## PROBLEM STATEMENT
Please return the records below exactly as they appear, leaving every picture out.

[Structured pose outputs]
.....
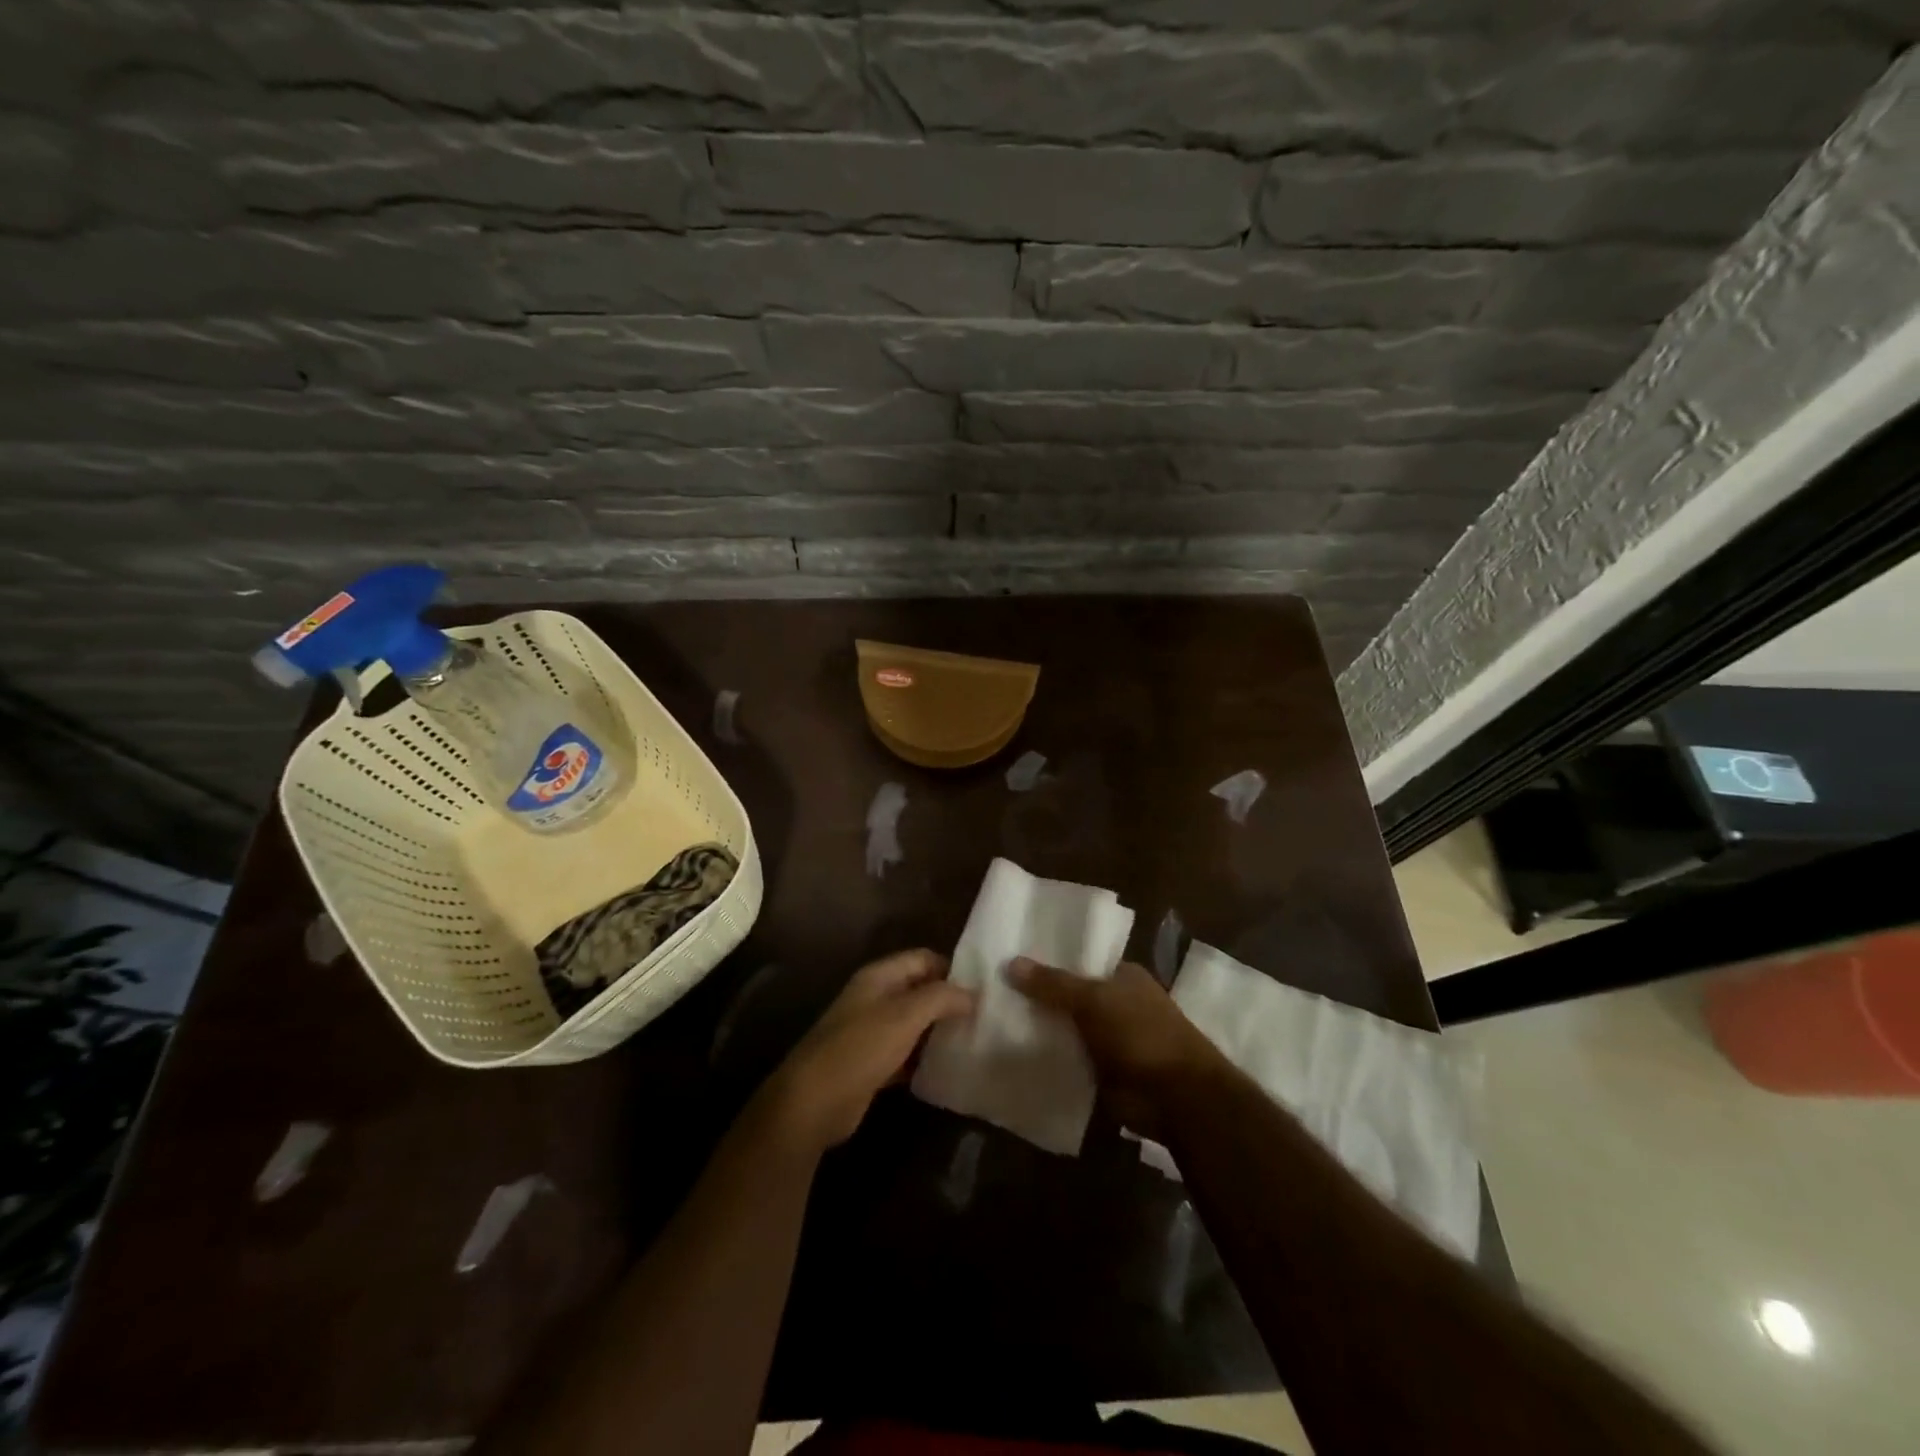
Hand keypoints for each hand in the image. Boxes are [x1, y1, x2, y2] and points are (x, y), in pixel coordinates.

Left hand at [757, 949, 974, 1154]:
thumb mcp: (905, 1015)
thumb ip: (941, 998)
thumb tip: (972, 993)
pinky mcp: (871, 1064)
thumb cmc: (860, 1047)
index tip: (982, 987)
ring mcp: (871, 1032)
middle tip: (983, 1016)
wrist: (814, 1101)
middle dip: (948, 1001)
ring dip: (938, 1031)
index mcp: (878, 976)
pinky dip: (924, 1058)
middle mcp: (874, 998)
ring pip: (913, 1023)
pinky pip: (905, 1053)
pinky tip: (948, 1068)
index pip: (922, 958)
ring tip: (973, 1040)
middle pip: (919, 990)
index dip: (951, 968)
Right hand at [1009, 957, 1224, 1141]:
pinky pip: (1067, 1059)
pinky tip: (1011, 1053)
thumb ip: (1053, 984)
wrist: (1176, 1098)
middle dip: (1038, 996)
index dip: (1047, 959)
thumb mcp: (1094, 1000)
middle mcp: (1117, 1004)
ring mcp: (1109, 1040)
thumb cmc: (1141, 1034)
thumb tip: (1011, 962)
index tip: (1009, 956)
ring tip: (992, 1018)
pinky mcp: (1101, 1073)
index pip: (1079, 960)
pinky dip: (1048, 1059)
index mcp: (1123, 976)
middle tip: (991, 987)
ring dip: (1040, 1029)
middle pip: (1069, 995)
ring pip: (1066, 1029)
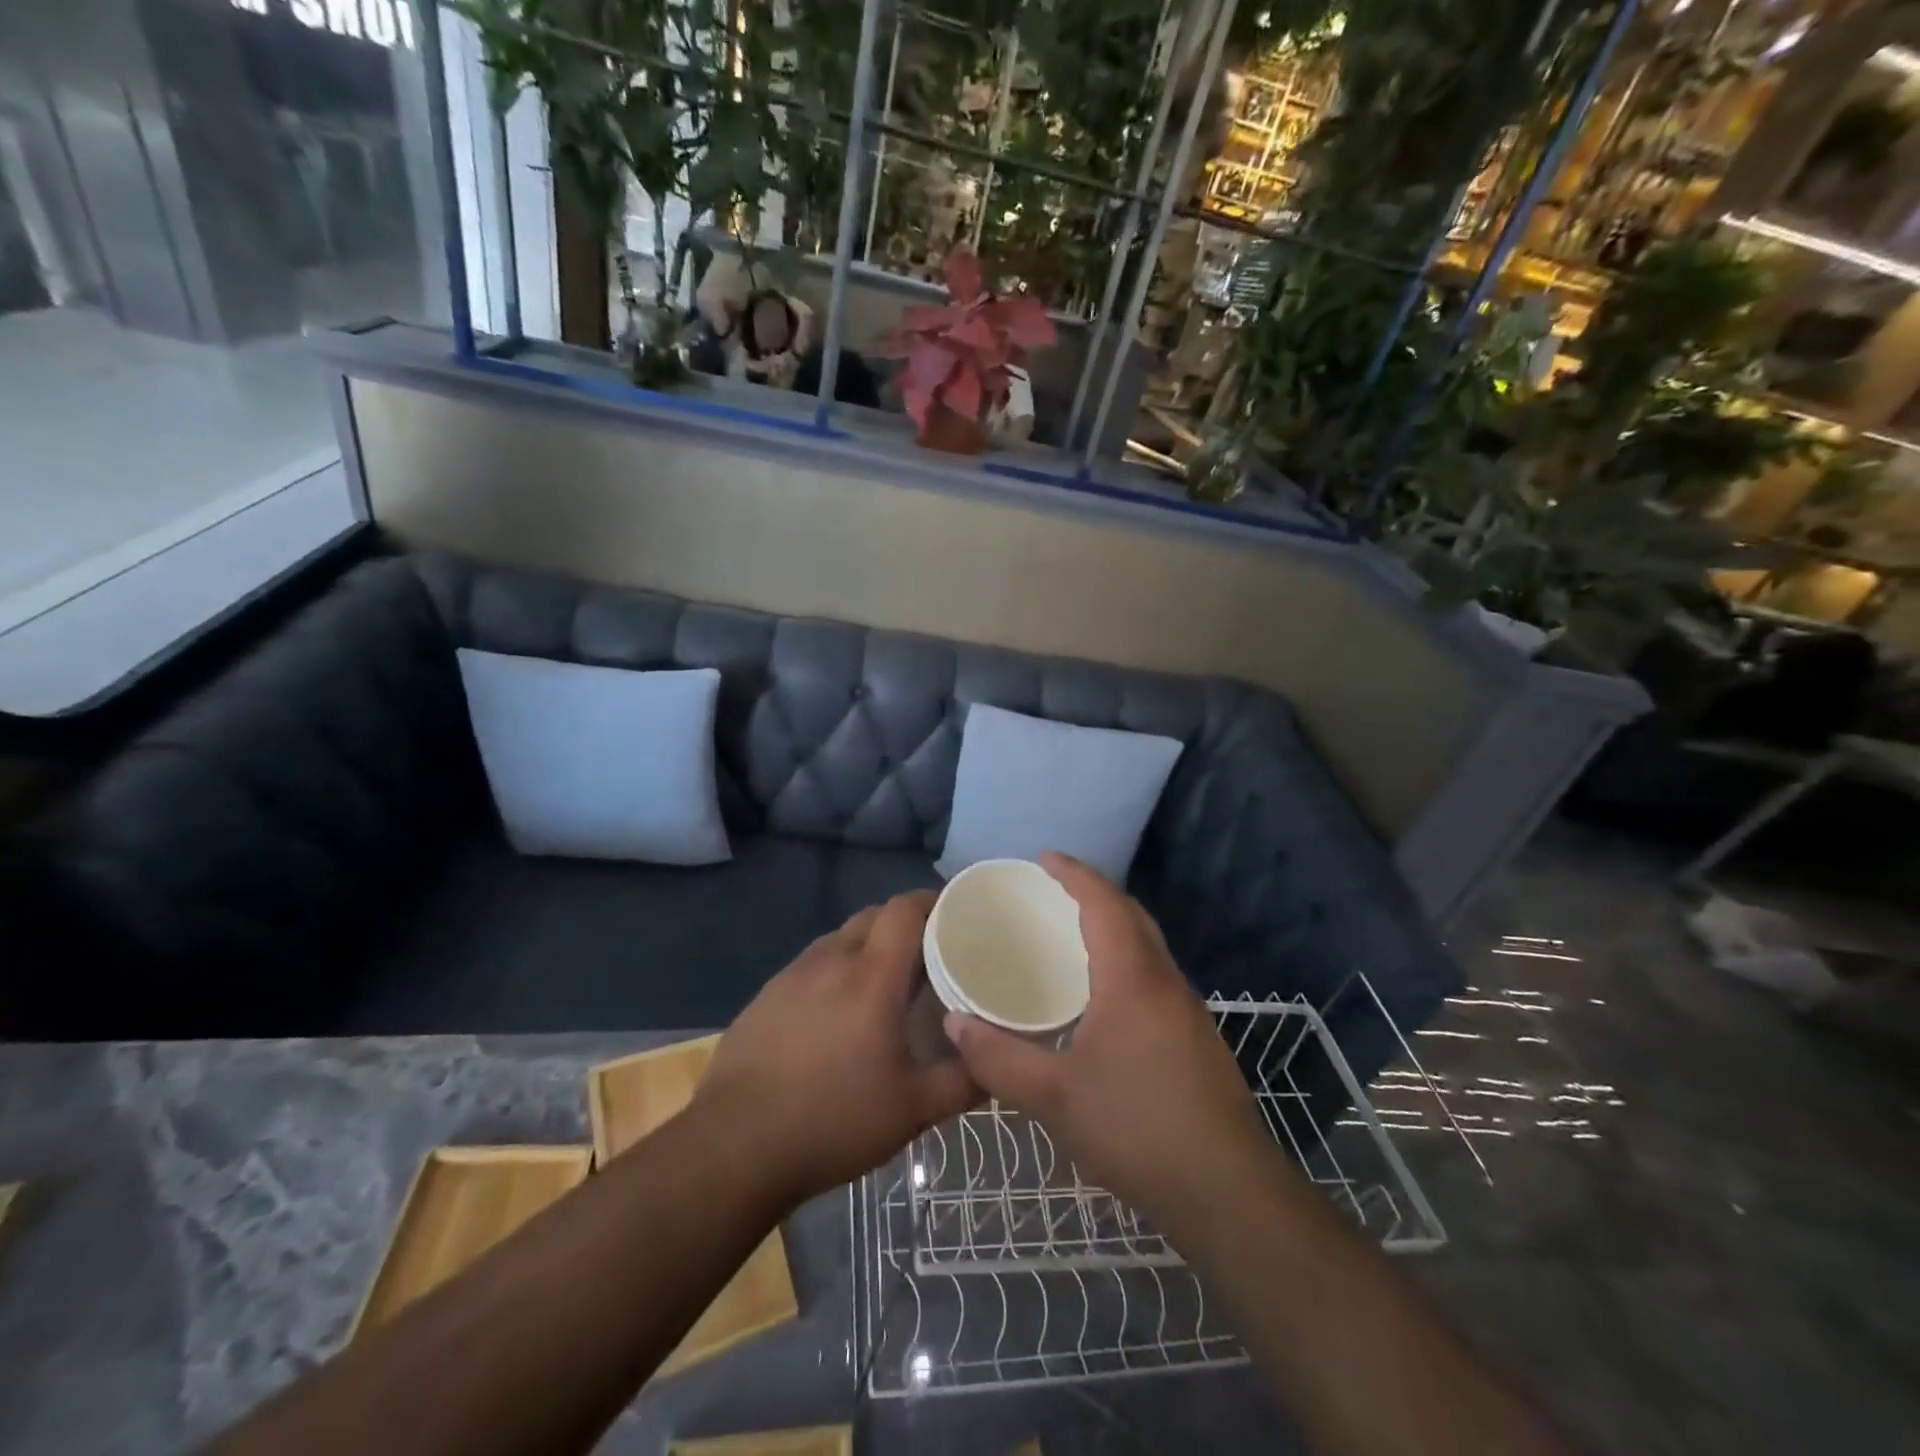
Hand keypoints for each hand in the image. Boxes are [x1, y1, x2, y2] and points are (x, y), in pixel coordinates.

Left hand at [695, 892, 978, 1205]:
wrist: (735, 1147)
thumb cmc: (833, 1120)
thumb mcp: (912, 1110)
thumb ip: (962, 1082)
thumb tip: (996, 1064)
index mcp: (871, 976)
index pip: (904, 910)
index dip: (931, 900)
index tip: (955, 912)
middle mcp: (831, 961)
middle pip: (872, 916)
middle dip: (902, 923)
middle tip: (927, 953)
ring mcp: (791, 976)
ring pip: (838, 939)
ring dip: (866, 946)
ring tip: (883, 982)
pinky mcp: (765, 997)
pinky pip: (810, 966)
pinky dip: (834, 971)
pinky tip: (835, 1012)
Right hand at [944, 854, 1276, 1223]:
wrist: (1227, 1192)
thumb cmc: (1136, 1129)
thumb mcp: (1053, 1097)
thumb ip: (998, 1058)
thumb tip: (953, 1023)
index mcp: (1132, 979)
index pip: (1105, 904)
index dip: (1075, 874)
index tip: (1045, 857)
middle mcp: (1165, 981)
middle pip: (1133, 916)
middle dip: (1096, 892)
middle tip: (1054, 890)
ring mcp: (1188, 1010)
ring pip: (1149, 946)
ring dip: (1114, 926)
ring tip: (1072, 934)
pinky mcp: (1197, 1038)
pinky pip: (1156, 975)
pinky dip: (1127, 960)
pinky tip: (1104, 996)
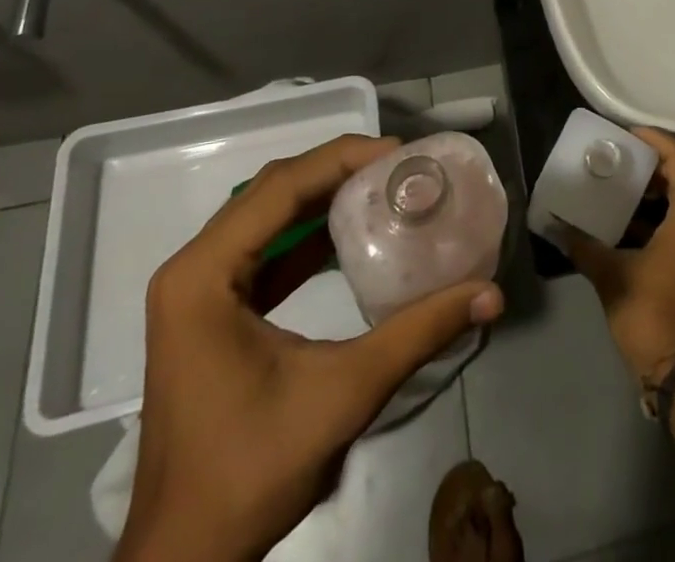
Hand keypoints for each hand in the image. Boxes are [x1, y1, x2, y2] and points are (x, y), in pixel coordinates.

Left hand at [117, 135, 505, 561]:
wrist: (184, 561)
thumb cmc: (250, 472)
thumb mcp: (343, 394)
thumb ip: (418, 334)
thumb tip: (489, 293)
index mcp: (204, 275)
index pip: (280, 188)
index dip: (342, 159)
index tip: (400, 153)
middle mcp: (192, 268)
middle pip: (272, 191)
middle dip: (338, 169)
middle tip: (399, 165)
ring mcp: (197, 290)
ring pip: (267, 215)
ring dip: (325, 196)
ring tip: (384, 185)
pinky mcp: (210, 311)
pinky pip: (264, 248)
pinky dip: (309, 233)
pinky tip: (352, 231)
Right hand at [569, 128, 674, 381]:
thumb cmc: (650, 313)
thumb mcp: (611, 275)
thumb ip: (583, 245)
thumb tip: (556, 226)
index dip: (655, 139)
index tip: (626, 134)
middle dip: (651, 164)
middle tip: (618, 158)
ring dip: (654, 192)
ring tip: (618, 187)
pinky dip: (659, 217)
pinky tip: (627, 226)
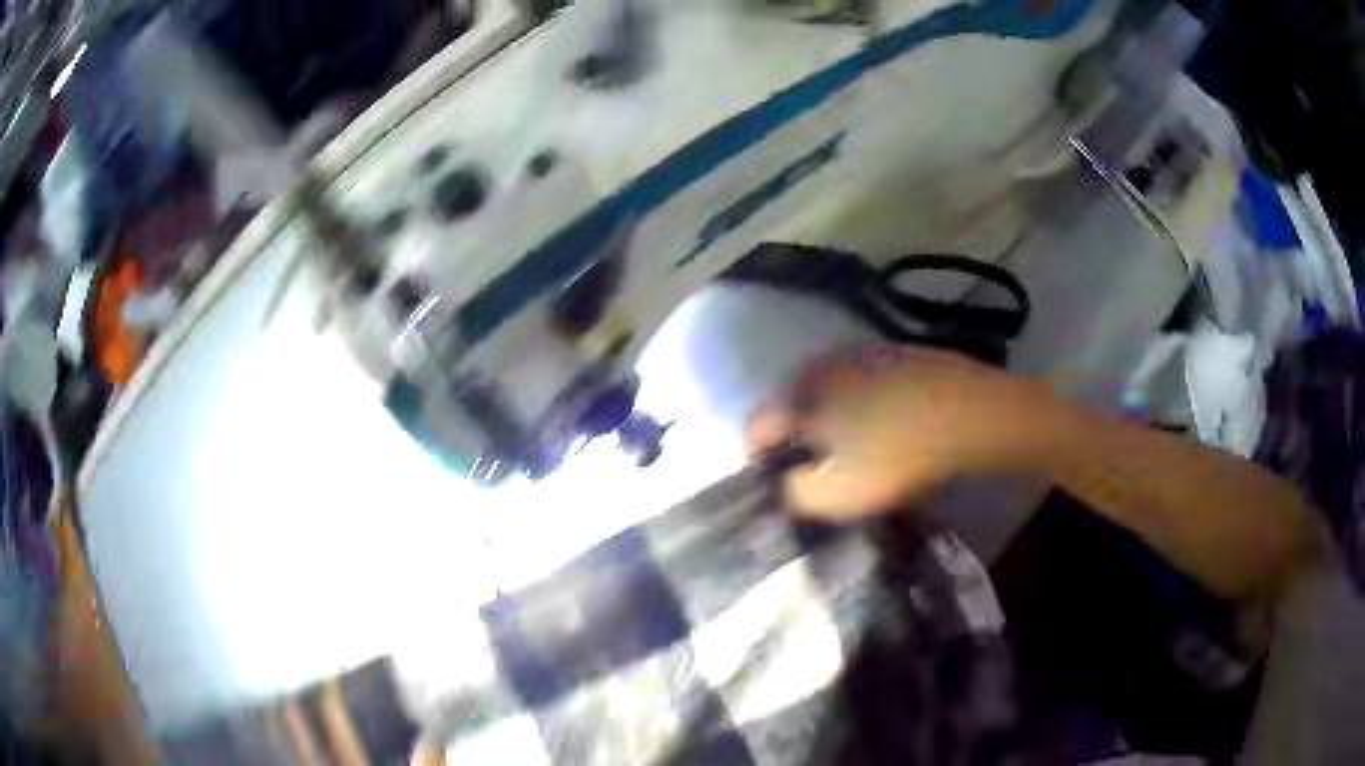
.....
## RESPONSE FOR THIS EXERCISE
Hand keypoints for each hand in the image. Boxes are [x1, y1, x2, y2] and points are (x, y), in pixel coordinates.

Left hand at [757, 949, 974, 1154]:
thumb mcp: (905, 1015)
thumb ip: (941, 998)
thumb tip: (972, 993)
pinky mcp: (871, 1064)
thumb cmc: (860, 1047)
index tip: (982, 987)
ring mcp: (871, 1032)
middle tip: (983, 1016)
wrist: (814, 1101)
middle dip: (948, 1001)
ring dip: (938, 1031)
index mcp: (878, 976)
pinky dip: (924, 1058)
middle mcp: (874, 998)
ring pip: (913, 1023)
pinky pip: (905, 1053)
pinky tip: (948, 1068)
index pip: (922, 958)
ring tip: (973, 1040)
middle pip: (919, 990)
index dip: (951, 968)
Right hand at [1009, 957, 1224, 1141]:
pinky pip: (1067, 1059)
pinky tip: (1011, 1053)
thumb ip: (1053, 984)
wrist: (1176, 1098)
middle dip: (1038, 996)
index dip: (1047, 959)
thumb mcp: (1094, 1000)
middle mcp: (1117, 1004)
ring mcp: (1109, 1040)
thumb cmc: (1141, 1034)
thumb tip: (1011, 962)
index tip: (1009, 956)
ring tip: (992, 1018)
pinky mcp: (1101, 1073)
index pip: (1079, 960)
pinky dip: (1048, 1059)
index mcp: (1123, 976)
middle tip: (991, 987)
ring dip: (1040, 1029)
middle pip: (1069, 995)
ring pip: (1066, 1029)
Hand keypoints for each hand in the image. Boxes are [x1, y1, x2, y2] and points are (x, y), in pixel coordinates.

Left hand at [695, 892, 978, 1205]:
wrist: (735, 1147)
thumb cmc: (833, 1120)
thumb mcp: (912, 1110)
thumb ip: (962, 1082)
thumb tip: (996, 1064)
index mcp: (871, 976)
index pip: (904, 910)
index dip: (931, 900)
index tip: (955, 912)
middle mcp: (831, 961)
middle pip: (872, 916)
middle dip: (902, 923)
middle tip: (927, 953)
ring mcp: (791, 976)
ring pip: (838, 939)
ring dip: (866, 946)
ring tip: (883, 982)
pinky mcp: (765, 997)
pinky pip: (810, 966)
pinky dip: (834, 971)
pinky tip: (835, 1012)
Right hand at [944, 854, 1276, 1223]:
wrist: (1227, 1192)
thumb cmc: (1136, 1129)
thumb mcp: (1053, 1097)
thumb ip: (998, 1058)
thumb tip: (953, 1023)
index mcp: (1132, 979)
index pip: (1105, 904)
index dip: (1075, 874)
index tip: (1045, 857)
middle mcp: (1165, 981)
middle pip: (1133, 916)
middle dip: (1096, 892)
middle tip: (1054, 890)
ring mcp: (1188, 1010)
ring pip: (1149, 946)
ring dip: (1114, 926)
ring tip: (1072, 934)
pinky mcp: (1197, 1038)
pinky pip: (1156, 975)
pinky dip: (1127, 960)
pinky tip: (1104, 996)
Hand keypoints for each hand in the image. Boxes are [x1, y1, x2, y2] and points are (x, y), in pixel coordinates.

Left hand at [117, 135, 505, 561]:
wrist: (184, 561)
thumb cmc: (250, 472)
thumb mcp: (343, 394)
thumb ip: (418, 334)
thumb tip: (489, 293)
index mcp: (204, 275)
index pip: (280, 188)
index dip: (342, 159)
index tip: (400, 153)
middle mcp: (192, 268)
middle pip: (272, 191)
middle dip: (338, 169)
middle tip: (399, 165)
ring mcp: (197, 290)
ring pip: (267, 215)
ring dip: (325, 196)
ring tip: (384, 185)
pinky mcp: (210, 311)
pinky pip: (264, 248)
pinky dip: (309, 233)
pinky tip: (352, 231)
Right hand at [569, 128, 674, 381]:
thumb cmc: (650, 313)
thumb mcp: (611, 275)
thumb ip: (583, 245)
thumb tip: (556, 226)
index dip: (655, 139)
index tip: (626, 134)
middle dip: (651, 164)
middle tip: (618, 158)
ring dip: (654, 192)
ring tip: (618, 187)
pinky dip: (659, 217)
pinky tip: (627, 226)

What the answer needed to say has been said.